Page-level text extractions
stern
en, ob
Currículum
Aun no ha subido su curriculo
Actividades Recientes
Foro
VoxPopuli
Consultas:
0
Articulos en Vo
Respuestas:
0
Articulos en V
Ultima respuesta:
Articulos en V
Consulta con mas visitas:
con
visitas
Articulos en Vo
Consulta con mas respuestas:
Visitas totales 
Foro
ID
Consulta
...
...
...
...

TASK BRIEF
A verbatim copy of every entry is required.

SOLUTION TO THIS PROBLEM
stern
en, ob
Currículum
Aun no ha subido su curriculo
Actividades Recientes
Foro
VoxPopuli
Consultas:
0
Articulos en Vo
Respuestas:
0
Articulos en V
Ultima respuesta:
Articulos en V
Consulta con mas visitas:
con
visitas
Articulos en Vo
Consulta con mas respuestas:
Visitas totales 
Foro
ID
Consulta
...
...
...
...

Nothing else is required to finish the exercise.